The goal of this project is to demonstrate the problem in a concise and understandable manner and to explore various alternatives (whether they be eventlet alternatives in Python or even different programming languages).
None of the implementations presented here are idiomatic for their respective languages. This was done intentionally to keep the code clear and somewhat similar (across languages).
The client utility used for testing is 'make_requests.py'.
- Start the server implementation
- Run multiple request processes (at least 4 or 5)
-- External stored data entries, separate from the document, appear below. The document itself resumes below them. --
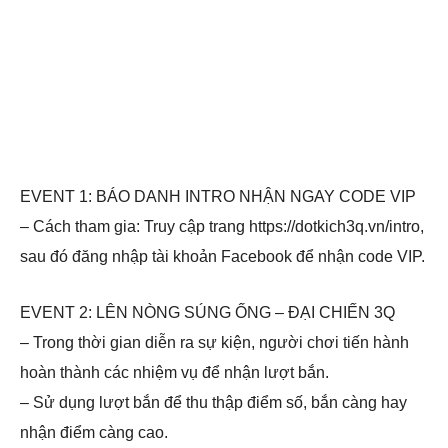
EVENT 1: BÁO DANH INTRO NHẬN NGAY CODE VIP
– Cách tham gia: Truy cập trang https://dotkich3q.vn/intro,
sau đó đăng nhập tài khoản Facebook để nhận code VIP.
EVENT 2: LÊN NÒNG SÚNG ỐNG – ĐẠI CHIẾN 3Q
– Trong thời gian diễn ra sự kiện, người chơi tiến hành
hoàn thành các nhiệm vụ để nhận lượt bắn.
– Sử dụng lượt bắn để thu thập điểm số, bắn càng hay
nhận điểm càng cao.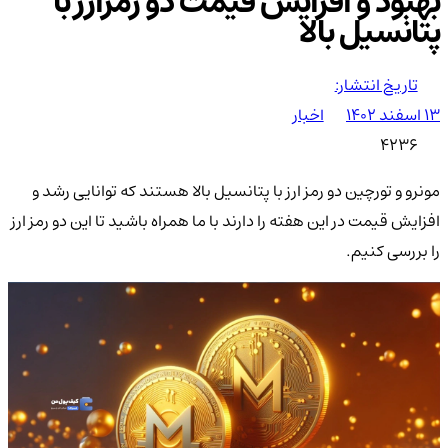
بهبود و افزایش قیمت دو رمزارز با
پتانسیل بالا
تاریخ انتشار:
۱۳ اسفند ۱۴۰۲
اخبار
4236
مونرو و تورچین دو رمز ارز با پتانسیل بالا هستند که توانایی رشد و
افزایش قیمت در این هفته را دارند با ما همراه باشید تا این دو رمز ارز
را بررسی کنیم.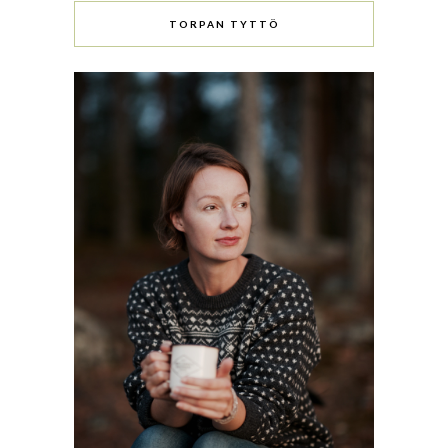
TORPAN TYTTÖ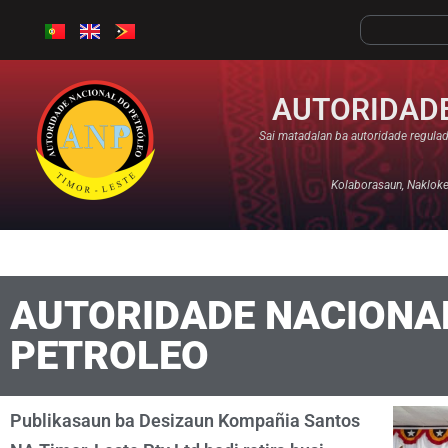
AUTORIDADE
Sai matadalan ba autoridade regulad
Kolaborasaun, Nakloke,
AUTORIDADE NACIONA
PETROLEO
Publikasaun ba Desizaun Kompañia Santos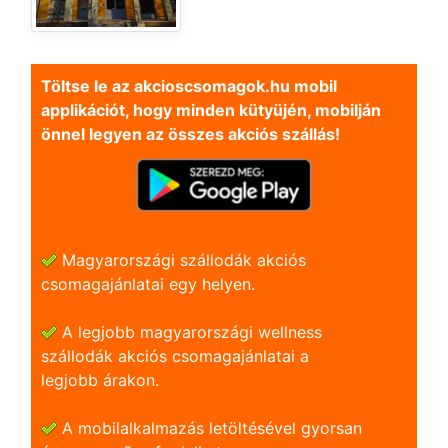
Töltse le az akcioscsomagok.hu mobil
applikációt, hogy minden kütyüjén, mobilján
önnel legyen az összes akciós szállás!
Magyarországi szállodák akciós
csomagajánlatai egy helyen.
A legjobb magyarországi wellness
szállodák akciós csomagajánlatai a
legjobb árakon.
A mobilalkalmazás letöltésével gyorsan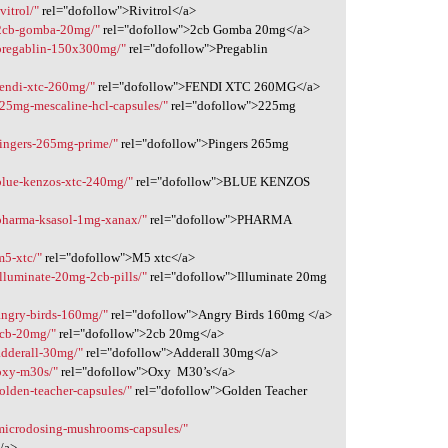
vitrol/"
rel="dofollow">Rivitrol</a>
/2cb-gomba-20mg/"
rel="dofollow">2cb Gomba 20mg</a>
/pregablin-150x300mg/"
rel="dofollow">Pregablin
fendi-xtc-260mg/"
rel="dofollow">FENDI XTC 260MG</a>
225mg-mescaline-hcl-capsules/"
rel="dofollow">225mg
pingers-265mg-prime/"
rel="dofollow">Pingers 265mg
blue-kenzos-xtc-240mg/"
rel="dofollow">BLUE KENZOS
/pharma-ksasol-1mg-xanax/"
rel="dofollow">PHARMA
m5-xtc/"
rel="dofollow">M5 xtc</a>
lluminate-20mg-2cb-pills/"
rel="dofollow">Illuminate 20mg
angry-birds-160mg/"
rel="dofollow">Angry Birds 160mg </a>
2cb-20mg/"
rel="dofollow">2cb 20mg</a>
adderall-30mg/"
rel="dofollow">Adderall 30mg</a>
oxy-m30s/"
rel="dofollow">Oxy M30’s</a>
olden-teacher-capsules/"
rel="dofollow">Golden Teacher
/microdosing-mushrooms-capsules/"
/a>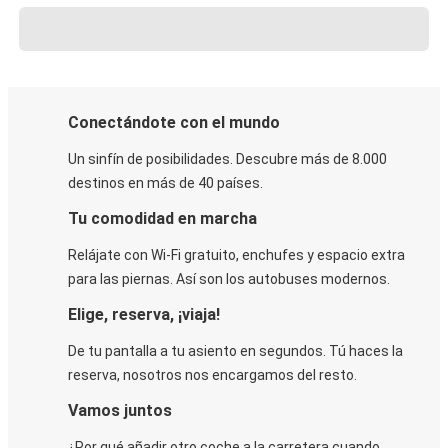
Conectándote con el mundo
Un sinfín de posibilidades. Descubre más de 8.000
destinos en más de 40 países.
Tu comodidad en marcha
Relájate con Wi-Fi gratuito, enchufes y espacio extra
para las piernas. Así son los autobuses modernos.
Elige, reserva, ¡viaja!
De tu pantalla a tu asiento en segundos. Tú haces la
reserva, nosotros nos encargamos del resto.
Vamos juntos
¿Por qué añadir otro coche a la carretera cuando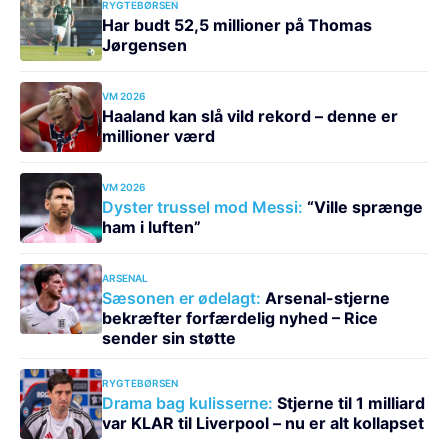
RYGTEBØRSEN
Har budt 52,5 millioner på Thomas
Jørgensen
VM 2026
Haaland kan slå vild rekord – denne er
millioner værd
VM 2026
Dyster trussel mod Messi:
“Ville sprænge
ham i luften”
ARSENAL
Sæsonen er ødelagt:
Arsenal-stjerne
bekræfter forfærdelig nyhed – Rice
sender sin støtte
RYGTEBØRSEN
Drama bag kulisserne:
Stjerne til 1 milliard
var KLAR til Liverpool – nu er alt kollapset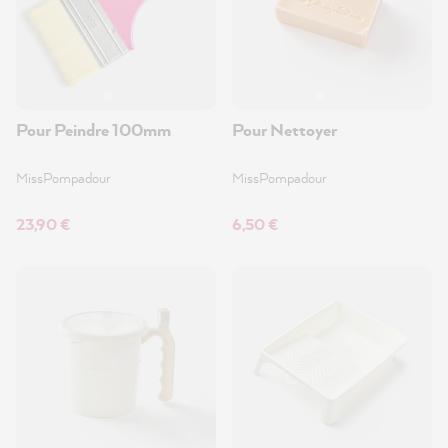
Pour Peindre 100mm
Pour Nettoyer
MissPompadour
MissPompadour
23,90 €
6,50 €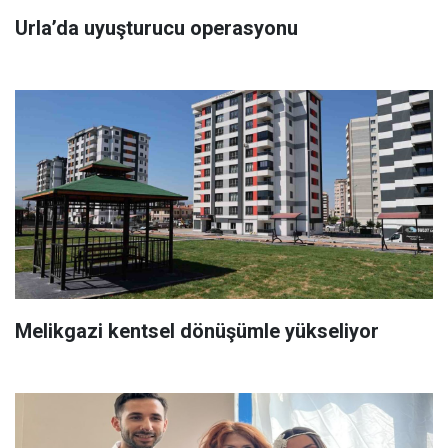
Urla’da uyuşturucu operasyonu
Melikgazi kentsel dönüşümle yükseliyor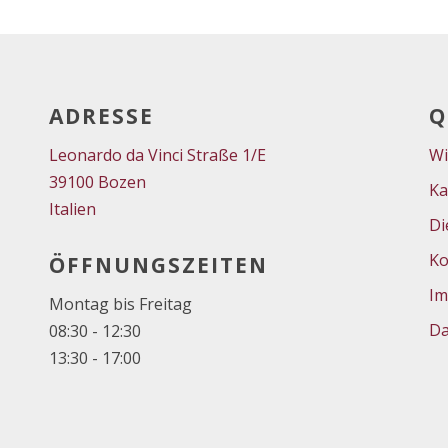
ADRESSE
Q
Leonardo da Vinci Straße 1/E
Wi
39100 Bozen
Ka
Italien
Di
Ko
ÖFFNUNGSZEITEN
Im
Montag bis Freitag
Da
08:30 - 12:30
13:30 - 17:00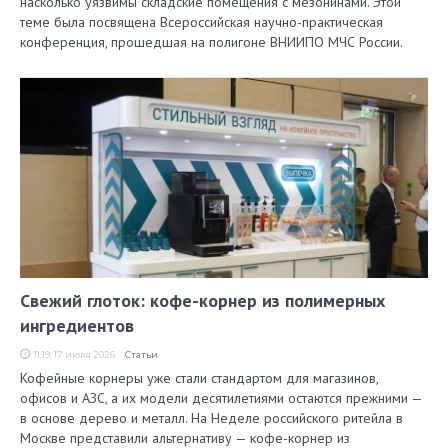
насколько уязвимы складские помещения с мезонинами. Этой
теме была посвящена Всероссийская научно-практическая
конференция, прошедшая на полигоне ВНИИПО МЧС России.
Свежий глоток: кофе-корнер из полимерных
ингредиентов
11:19, 17 июля 2026
Статьи
Кофейные корнеры уже стали стандартом для магазинов,
офисов и АЗС, а их модели десятилетиями остаются прежними —
в основе дерево и металл. На Неделе российского ритейла в
Москве представили альтернативу — кофе-корнер из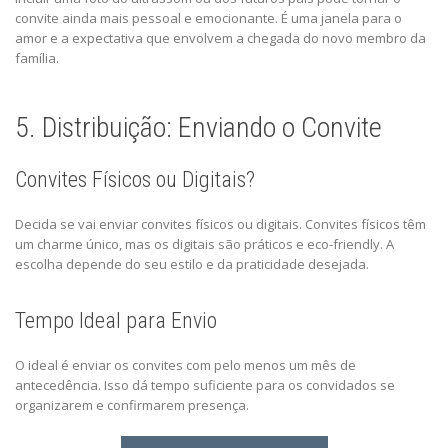
convite ainda mais pessoal e emocionante. É uma janela para o
amor e a expectativa que envolvem a chegada do novo membro da
família.
5. Distribuição: Enviando o Convite
Convites Físicos ou Digitais?
Decida se vai enviar convites físicos ou digitais. Convites físicos têm
um charme único, mas os digitais são práticos e eco-friendly. A
escolha depende do seu estilo e da praticidade desejada.
Tempo Ideal para Envio
O ideal é enviar os convites com pelo menos um mês de
antecedência. Isso dá tempo suficiente para os convidados se
organizarem e confirmarem presença.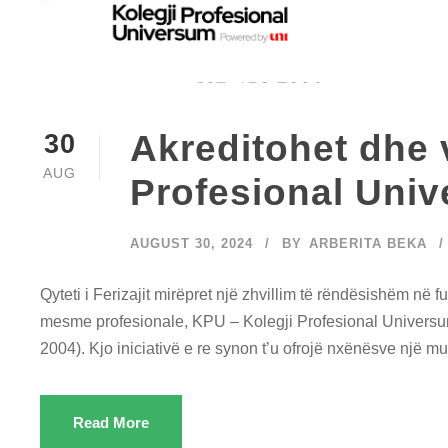
Akreditohet dhe 
30
AUG
Profesional Uni
AUGUST 30, 2024
BY
ARBERITA BEKA
Qyteti i Ferizajit mirëpret një zhvillim të rëndësishëm në 
mesme profesionale, KPU – Kolegji Profesional Universum, 
2004). Kjo iniciativë e re synon t’u ofrojë nxënësve një m
Read More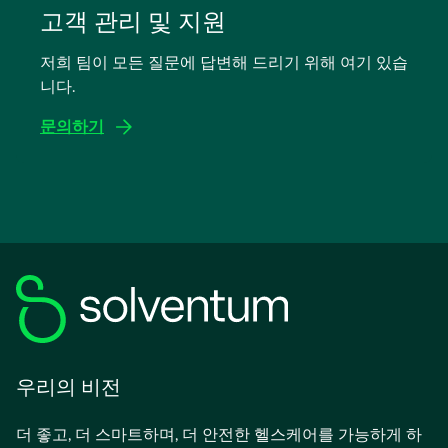
탭
고객 관리 및 지원
에
저희 팀이 모든 질문에 답변해 드리기 위해 여기 있습
서
니다.
열
림
문의하기
우리의 비전
더 좋고, 더 스마트하며, 더 안전한 헬스케어를 가능하게 하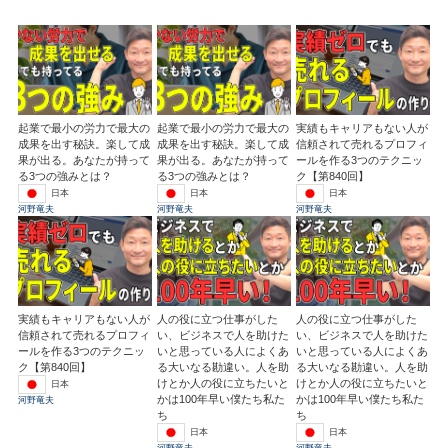
起業で最小の労力で最大の
起業で最小の労力で最大の
実績もキャリアもない人が
成果を出す秘訣。楽して成
成果を出す秘訣。楽して成
信頼されて売れるプロフィ
果が出る。あなたが持って
果が出る。あなたが持って
ールを作る3つのテクニッ
る3つの強みとは？
る3つの強みとは？
ク【第840回】
日本
日本
日本
河野竜夫
河野竜夫
河野竜夫
実績もキャリアもない人が
人の役に立つ仕事がした
人の役に立つ仕事がした
信頼されて売れるプロフィ
い、ビジネスで人を助けた
い、ビジネスで人を助けた
ールを作る3つのテクニッ
いと思っている人によくあ
いと思っている人によくあ
ク【第840回】
る大いなる勘違い。人を助
る大いなる勘違い。人を助
けとか人の役に立ちたいと
けとか人の役に立ちたいと
日本
かは100年早い僕たち私た
かは100年早い僕たち私た
河野竜夫
ち
ち
日本
日本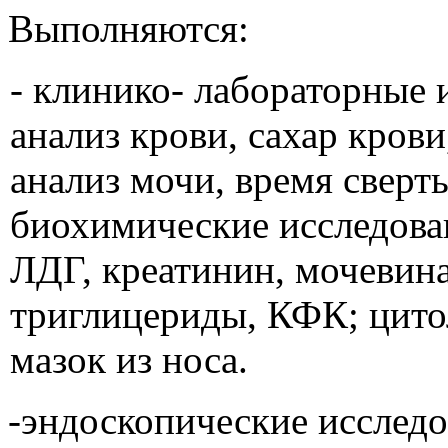
Выполняются:
- клинико- лабораторные 
анализ крови, сахар кров
анализ мочи, время сверт
биохимические исследова
ЛДГ, креатинин, мочевина
триглицериды, КФК; цито
мазок из носа.
-эндоскопические исследо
- run 'python make_requests.py&', ensuring the shell sessions are running concurrently
If the client requests experience timeout, then the problem scenario has manifested itself. If none of the concurrent client requests are able to interfere (and cause other requests to time out), then the problem scenario is absent.
File | Language | Problem? | Tool |
---|---|---|---|
SimulatedDiskIOServer.cs | C# | N | Mono C# compiler version 4.2.1.0 |
SimulatedDiskIOServer.d | D | N | DMD64 D Compiler v2.069.2-devel |
SimulatedDiskIOServer.java | Java (JVM) | N | openjdk version 1.8.0 |
SimulatedDiskIOServer.nim | Nim | N | Nim 0.14.2 |
SimulatedDiskIOServer.scala | Scala (JVM) | N | Scala compiler version 2.11.8 |
jython-simulated-disk-io-server.py | Python (JVM) | N | Jython 2.7.0 |
simulated-disk-io-server.c | C | N | gcc 4.8.5 |
simulated-disk-io-server.go | Go | N | go version go1.2.1 linux/amd64 |
curio-simdisk-io-server.py | Python 3.5 | N | CPython 3.5 and curio |
simulated-disk-io-server.py | Python 2.7 | Y | CPython 2.7 and eventlet |
threaded-simulated-disk-io-server.py | Python 2.7 | N | CPython 2.7 and eventlet; corrected to use threaded disk I/O |
simulated-disk-io-server.rs | Rust | N | Rust 1.9 |
Asynchronous solutions involve cooperative multitasking. When external libraries or devices block, it blocks whatever multitasking kernel or mechanism is coordinating the multitasking.
The most straigthforward solution is to simply use threading. In fact, in the jython version here, the example was converted to a threading model since Python 2.7 has no async/await, and the eventlets code used in the CPython code is compiled code (e.g. not available in python 2.7 as native python bytecode).
The motivation to move to something more lightweight than threads is
performance. Some languages take care of blocking I/O situations for
you in the background. In Python 3.5, this is in the control of the programmer.
Simple async kernel library curio
takes care of blocking for you at
the library level by providing wrappers to otherwise non-async libraries,
but other libraries or external calls must be explicitly handled by the
programmer.
The problem encountered (and the nature of the solution) is shown in this code. Some discussion should be added about strategies for debugging, and benchmarking performance, including CPU and RAM usage.
A common and often quoted misnomer is that "it's the Python Global Interpreter Lock (GIL) at fault" - which is just that: a misnomer. We show the issue is one of asynchronous programming.
Some guidelines for performant, reliable asynchronous programming will be suggested.